WORK TO BE COMPLETED: Among the entries below, extract exactly the lines that run from the one with "Aproveite para avançar" through the one with "pensamentos por escrito.", both ends included.

TASK INPUT:
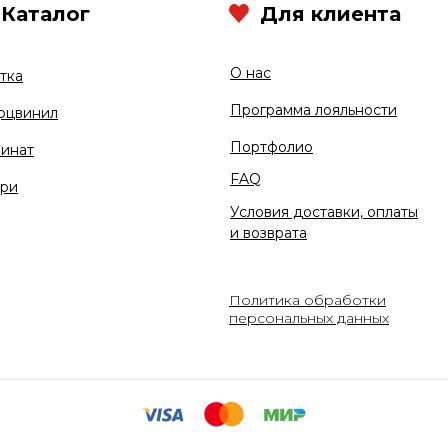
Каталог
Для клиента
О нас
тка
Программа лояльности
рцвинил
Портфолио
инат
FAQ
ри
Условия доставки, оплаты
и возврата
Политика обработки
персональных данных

---

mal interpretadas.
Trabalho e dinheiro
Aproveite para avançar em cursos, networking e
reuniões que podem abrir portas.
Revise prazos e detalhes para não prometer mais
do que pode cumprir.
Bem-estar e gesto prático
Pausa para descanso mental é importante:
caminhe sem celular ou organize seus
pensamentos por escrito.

YOUR SOLUTION:
Aproveite para avançar em cursos, networking e
reuniões que podem abrir portas.
Revise prazos e detalhes para não prometer mais
do que pode cumprir.
Bem-estar e gesto prático
Pausa para descanso mental é importante:
caminhe sem celular ou organize seus
pensamentos por escrito.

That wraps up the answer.